TASK GOAL: A line below contains "M492 91 514 104 502 124 480 112Z", and a later one contains "M880 592 904". Repeat both, with every line between them, exactly.
··· LISTED ENTRIES ···
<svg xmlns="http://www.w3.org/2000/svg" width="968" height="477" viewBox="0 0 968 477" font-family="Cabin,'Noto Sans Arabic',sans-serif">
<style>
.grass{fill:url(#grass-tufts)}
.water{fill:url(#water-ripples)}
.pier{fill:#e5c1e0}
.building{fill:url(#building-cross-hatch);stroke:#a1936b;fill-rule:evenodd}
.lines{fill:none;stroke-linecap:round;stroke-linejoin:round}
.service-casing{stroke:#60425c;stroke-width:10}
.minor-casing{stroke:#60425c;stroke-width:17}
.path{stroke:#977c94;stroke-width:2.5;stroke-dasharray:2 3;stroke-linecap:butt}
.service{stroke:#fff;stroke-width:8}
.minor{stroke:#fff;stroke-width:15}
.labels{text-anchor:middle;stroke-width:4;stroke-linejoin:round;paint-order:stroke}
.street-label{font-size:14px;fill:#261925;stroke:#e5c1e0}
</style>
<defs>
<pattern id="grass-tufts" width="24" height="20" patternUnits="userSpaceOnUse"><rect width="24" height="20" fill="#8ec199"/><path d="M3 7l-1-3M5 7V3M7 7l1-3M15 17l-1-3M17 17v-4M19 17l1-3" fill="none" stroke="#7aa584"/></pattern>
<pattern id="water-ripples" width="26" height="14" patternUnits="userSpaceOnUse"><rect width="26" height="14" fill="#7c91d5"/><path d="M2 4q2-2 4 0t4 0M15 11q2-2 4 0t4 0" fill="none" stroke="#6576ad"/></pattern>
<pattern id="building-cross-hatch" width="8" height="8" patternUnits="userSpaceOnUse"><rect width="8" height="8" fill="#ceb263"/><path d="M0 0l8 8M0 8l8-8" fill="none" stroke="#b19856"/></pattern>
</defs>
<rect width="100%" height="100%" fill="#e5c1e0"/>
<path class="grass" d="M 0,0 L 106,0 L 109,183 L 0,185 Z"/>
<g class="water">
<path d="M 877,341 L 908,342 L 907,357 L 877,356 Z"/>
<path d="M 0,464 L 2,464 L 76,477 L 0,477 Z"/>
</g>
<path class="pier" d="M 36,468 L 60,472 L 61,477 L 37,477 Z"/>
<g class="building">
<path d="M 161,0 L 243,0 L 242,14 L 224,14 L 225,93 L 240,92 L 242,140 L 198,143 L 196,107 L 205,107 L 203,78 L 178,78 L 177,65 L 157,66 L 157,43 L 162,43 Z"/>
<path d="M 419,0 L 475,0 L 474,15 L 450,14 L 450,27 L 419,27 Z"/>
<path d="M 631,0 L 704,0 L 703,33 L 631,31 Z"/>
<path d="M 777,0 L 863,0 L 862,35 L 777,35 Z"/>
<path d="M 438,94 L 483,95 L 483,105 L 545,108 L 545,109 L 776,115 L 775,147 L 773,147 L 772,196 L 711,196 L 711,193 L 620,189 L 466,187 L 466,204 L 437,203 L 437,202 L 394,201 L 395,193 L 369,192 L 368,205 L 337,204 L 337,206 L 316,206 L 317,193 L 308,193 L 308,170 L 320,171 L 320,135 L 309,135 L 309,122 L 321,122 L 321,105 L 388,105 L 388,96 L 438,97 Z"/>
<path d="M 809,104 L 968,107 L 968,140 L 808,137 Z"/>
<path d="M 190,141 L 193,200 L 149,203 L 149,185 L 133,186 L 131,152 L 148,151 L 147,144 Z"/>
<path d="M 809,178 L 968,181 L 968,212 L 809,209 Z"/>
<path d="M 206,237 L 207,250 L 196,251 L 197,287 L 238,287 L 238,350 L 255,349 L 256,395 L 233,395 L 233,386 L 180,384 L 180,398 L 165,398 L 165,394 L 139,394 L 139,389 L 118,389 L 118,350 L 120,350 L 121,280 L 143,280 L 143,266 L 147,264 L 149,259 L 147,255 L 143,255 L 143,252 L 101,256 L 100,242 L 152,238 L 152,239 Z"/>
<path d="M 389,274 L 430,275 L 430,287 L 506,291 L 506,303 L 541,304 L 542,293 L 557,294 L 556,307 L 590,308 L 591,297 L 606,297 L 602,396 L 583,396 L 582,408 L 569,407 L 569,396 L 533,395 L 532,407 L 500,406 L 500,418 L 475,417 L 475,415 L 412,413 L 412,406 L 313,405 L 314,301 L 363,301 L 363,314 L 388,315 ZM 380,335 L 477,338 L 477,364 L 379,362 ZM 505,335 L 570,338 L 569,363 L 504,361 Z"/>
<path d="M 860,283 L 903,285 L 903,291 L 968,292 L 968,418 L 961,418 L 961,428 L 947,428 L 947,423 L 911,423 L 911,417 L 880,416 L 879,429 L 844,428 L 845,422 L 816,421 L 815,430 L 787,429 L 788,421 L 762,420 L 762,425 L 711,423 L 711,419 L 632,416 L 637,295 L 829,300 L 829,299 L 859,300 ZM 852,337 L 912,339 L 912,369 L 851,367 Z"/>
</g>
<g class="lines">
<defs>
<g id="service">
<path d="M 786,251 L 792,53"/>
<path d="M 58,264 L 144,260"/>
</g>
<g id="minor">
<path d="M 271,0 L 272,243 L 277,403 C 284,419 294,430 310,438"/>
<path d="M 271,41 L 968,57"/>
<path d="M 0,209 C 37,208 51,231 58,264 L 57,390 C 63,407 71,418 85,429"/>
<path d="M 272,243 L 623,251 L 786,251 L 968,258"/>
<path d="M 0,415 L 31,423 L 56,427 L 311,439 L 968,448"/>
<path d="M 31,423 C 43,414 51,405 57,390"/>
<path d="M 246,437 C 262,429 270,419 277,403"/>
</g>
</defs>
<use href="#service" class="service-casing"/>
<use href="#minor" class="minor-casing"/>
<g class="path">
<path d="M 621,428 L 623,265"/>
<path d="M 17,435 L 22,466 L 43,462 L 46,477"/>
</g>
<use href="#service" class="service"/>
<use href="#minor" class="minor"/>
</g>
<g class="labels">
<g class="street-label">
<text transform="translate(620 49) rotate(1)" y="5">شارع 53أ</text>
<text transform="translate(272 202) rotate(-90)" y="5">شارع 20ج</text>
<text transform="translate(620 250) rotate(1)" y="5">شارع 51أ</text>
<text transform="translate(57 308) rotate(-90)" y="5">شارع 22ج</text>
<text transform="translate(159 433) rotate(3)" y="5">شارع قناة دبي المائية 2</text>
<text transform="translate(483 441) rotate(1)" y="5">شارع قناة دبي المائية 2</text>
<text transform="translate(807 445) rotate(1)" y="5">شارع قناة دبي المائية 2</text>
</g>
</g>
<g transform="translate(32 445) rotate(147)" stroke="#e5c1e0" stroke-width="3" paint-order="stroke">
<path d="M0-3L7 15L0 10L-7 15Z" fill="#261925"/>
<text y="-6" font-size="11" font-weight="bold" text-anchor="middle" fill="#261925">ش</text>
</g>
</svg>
···
··· LISTED ENTRIES ···
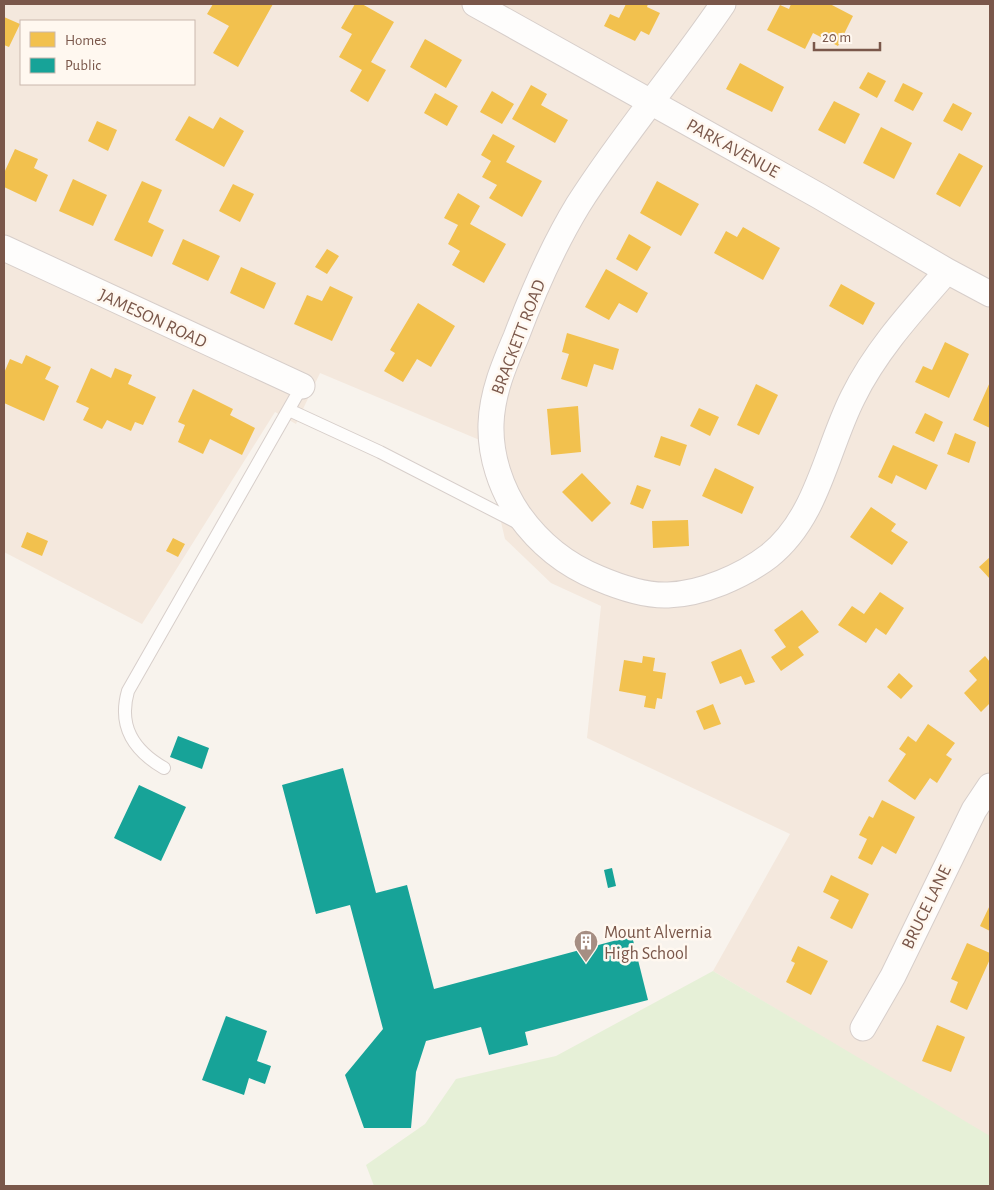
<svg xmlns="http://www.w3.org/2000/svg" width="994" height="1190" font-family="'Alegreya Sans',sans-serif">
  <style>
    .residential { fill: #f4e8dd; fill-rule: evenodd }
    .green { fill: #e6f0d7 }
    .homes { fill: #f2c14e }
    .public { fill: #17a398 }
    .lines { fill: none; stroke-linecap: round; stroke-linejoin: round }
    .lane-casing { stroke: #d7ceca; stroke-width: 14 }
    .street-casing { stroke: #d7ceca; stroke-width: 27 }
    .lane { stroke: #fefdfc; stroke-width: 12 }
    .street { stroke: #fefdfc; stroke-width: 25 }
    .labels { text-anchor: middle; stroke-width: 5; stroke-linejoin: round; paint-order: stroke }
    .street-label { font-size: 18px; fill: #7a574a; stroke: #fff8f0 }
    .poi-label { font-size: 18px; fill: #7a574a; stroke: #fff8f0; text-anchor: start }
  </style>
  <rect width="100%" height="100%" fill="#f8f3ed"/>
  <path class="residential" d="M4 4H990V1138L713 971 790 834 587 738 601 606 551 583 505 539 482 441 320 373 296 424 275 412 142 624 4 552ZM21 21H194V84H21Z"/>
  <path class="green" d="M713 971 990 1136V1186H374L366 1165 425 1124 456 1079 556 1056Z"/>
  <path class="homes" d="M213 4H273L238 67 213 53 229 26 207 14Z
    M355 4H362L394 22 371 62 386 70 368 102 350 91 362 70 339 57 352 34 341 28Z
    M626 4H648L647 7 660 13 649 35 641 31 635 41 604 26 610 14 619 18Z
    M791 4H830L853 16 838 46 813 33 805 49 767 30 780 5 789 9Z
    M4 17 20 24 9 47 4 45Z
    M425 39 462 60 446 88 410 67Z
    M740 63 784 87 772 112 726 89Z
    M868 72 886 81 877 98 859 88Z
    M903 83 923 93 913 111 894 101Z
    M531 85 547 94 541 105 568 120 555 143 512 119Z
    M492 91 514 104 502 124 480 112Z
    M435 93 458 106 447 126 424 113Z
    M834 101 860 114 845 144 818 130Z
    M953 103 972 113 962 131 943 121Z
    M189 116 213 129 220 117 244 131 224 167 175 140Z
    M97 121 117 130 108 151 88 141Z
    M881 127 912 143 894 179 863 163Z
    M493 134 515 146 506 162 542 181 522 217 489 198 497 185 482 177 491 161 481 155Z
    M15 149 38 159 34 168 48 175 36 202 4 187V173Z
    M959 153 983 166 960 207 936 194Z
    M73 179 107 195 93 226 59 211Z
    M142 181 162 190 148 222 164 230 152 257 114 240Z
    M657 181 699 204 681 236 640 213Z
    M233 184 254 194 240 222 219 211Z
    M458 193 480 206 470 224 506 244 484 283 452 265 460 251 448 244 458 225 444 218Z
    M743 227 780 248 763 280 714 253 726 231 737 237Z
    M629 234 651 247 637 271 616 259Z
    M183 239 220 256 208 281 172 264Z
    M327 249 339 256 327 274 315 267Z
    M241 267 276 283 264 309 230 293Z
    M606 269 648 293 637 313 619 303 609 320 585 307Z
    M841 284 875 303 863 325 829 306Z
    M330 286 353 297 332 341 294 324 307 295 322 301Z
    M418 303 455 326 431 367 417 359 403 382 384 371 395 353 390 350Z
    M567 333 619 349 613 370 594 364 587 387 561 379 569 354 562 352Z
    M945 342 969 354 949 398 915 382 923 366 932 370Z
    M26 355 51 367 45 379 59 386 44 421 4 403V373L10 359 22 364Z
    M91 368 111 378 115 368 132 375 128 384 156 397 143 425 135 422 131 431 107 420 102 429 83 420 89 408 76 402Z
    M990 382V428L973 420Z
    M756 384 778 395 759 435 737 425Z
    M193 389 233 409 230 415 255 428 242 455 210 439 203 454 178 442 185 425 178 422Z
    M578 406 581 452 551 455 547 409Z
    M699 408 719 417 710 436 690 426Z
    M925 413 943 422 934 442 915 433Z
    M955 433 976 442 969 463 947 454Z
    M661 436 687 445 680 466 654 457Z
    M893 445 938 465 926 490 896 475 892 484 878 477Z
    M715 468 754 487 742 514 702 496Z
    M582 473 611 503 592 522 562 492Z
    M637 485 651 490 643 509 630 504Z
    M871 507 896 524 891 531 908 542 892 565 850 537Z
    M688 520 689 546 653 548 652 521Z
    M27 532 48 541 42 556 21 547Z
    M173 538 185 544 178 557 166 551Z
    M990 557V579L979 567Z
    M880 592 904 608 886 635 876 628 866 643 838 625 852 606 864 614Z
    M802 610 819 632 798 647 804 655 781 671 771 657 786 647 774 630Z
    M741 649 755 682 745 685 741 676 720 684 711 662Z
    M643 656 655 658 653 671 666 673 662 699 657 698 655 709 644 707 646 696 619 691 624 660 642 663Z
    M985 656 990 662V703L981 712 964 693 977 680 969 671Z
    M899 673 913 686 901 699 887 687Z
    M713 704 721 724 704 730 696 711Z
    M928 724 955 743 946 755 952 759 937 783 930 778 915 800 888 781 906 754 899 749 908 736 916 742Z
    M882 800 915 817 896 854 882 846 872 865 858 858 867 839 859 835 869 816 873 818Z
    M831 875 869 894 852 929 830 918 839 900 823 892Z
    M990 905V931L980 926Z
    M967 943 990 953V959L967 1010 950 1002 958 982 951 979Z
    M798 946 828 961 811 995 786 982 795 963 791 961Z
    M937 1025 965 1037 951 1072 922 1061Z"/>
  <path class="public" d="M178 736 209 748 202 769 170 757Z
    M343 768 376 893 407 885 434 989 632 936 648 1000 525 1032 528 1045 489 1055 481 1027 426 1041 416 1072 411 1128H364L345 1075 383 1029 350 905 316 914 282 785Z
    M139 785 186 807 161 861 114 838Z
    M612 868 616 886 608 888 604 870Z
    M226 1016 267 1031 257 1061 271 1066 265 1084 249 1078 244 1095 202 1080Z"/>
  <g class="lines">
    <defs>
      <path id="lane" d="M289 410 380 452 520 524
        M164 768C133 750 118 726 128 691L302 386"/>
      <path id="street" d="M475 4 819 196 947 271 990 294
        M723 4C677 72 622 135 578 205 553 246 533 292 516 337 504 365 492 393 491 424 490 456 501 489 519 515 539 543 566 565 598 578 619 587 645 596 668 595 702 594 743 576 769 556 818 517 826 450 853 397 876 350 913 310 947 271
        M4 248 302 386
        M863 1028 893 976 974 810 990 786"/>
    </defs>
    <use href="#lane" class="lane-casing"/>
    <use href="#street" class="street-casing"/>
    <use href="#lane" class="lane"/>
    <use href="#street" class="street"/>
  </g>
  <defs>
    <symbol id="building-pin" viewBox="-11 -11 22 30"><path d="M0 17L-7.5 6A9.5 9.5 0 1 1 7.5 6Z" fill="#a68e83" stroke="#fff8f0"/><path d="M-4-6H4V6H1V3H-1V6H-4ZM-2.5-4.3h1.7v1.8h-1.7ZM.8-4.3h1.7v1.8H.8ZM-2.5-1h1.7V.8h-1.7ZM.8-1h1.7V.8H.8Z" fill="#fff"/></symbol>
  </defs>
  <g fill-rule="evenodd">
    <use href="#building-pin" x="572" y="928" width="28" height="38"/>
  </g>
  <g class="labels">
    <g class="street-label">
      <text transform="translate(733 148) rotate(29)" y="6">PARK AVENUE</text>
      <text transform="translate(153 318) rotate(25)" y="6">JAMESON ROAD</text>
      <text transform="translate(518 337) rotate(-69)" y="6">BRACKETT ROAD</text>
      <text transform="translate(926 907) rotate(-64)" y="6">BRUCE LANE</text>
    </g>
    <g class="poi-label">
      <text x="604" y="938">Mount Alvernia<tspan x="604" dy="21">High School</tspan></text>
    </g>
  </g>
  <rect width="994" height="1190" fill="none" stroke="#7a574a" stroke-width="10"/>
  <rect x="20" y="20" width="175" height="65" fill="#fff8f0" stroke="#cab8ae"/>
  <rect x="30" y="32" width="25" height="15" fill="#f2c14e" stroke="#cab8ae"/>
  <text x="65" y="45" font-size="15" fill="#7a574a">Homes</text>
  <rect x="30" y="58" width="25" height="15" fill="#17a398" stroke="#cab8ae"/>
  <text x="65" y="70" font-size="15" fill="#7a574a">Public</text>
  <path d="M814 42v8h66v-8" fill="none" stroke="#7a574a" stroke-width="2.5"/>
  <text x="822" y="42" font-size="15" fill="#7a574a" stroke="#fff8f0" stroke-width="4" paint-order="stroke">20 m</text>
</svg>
···
TASK SOLUTION:
    M492 91 514 104 502 124 480 112Z
    M435 93 458 106 447 126 424 113Z
    M834 101 860 114 845 144 818 130Z
    M953 103 972 113 962 131 943 121Z
    M189 116 213 129 220 117 244 131 224 167 175 140Z
    M97 121 117 130 108 151 88 141Z
    M881 127 912 143 894 179 863 163Z
    M493 134 515 146 506 162 542 181 522 217 489 198 497 185 482 177 491 161 481 155Z
    M15 149 38 159 34 168 48 175 36 202 4 187V173Z
    M959 153 983 166 960 207 936 194Z
    M73 179 107 195 93 226 59 211Z
    M142 181 162 190 148 222 164 230 152 257 114 240Z
    M657 181 699 204 681 236 640 213Z
    M233 184 254 194 240 222 219 211Z
    M458 193 480 206 470 224 506 244 484 283 452 265 460 251 448 244 458 225 444 218Z
    M743 227 780 248 763 280 714 253 726 231 737 237Z
    M629 234 651 247 637 271 616 259Z
    M183 239 220 256 208 281 172 264Z
    M327 249 339 256 327 274 315 267Z
    M241 267 276 283 264 309 230 293Z
    M606 269 648 293 637 313 619 303 609 320 585 307Z
    M841 284 875 303 863 325 829 306Z
    M330 286 353 297 332 341 294 324 307 295 322 301Z
    M418 303 455 326 431 367 417 359 403 382 384 371 395 353 390 350Z
    M567 333 619 349 613 370 594 364 587 387 561 379 569 354 562 352Z
    M945 342 969 354 949 398 915 382 923 366 932 370Z
    M26 355 51 367 45 379 59 386 44 421 4 403V373L10 359 22 364Z
    M91 368 111 378 115 368 132 375 128 384 156 397 143 425 135 422 131 431 107 420 102 429 83 420 89 408 76 402Z
    M990 382V428L973 420Z
    M756 384 778 395 759 435 737 425Z
    M193 389 233 409 230 415 255 428 242 455 210 439 203 454 178 442 185 425 178 422Z
    M578 406 581 452 551 455 547 409Z
    M699 408 719 417 710 436 690 426Z
    M925 413 943 422 934 442 915 433Z
    M955 433 976 442 969 463 947 454Z
    M661 436 687 445 680 466 654 457Z
    M893 445 938 465 926 490 896 475 892 484 878 477Z
    M715 468 754 487 742 514 702 496Z
    M582 473 611 503 592 522 562 492Z
    M637 485 651 490 643 509 630 504Z
    M871 507 896 524 891 531 908 542 892 565 850 537Z
    M688 520 689 546 653 548 652 521Z
    M27 532 48 541 42 556 21 547Z
    M173 538 185 544 178 557 166 551Z
    M990 557V579L979 567Z
    M880 592 904 608 886 635 876 628 866 643 838 625 852 606 864 614Z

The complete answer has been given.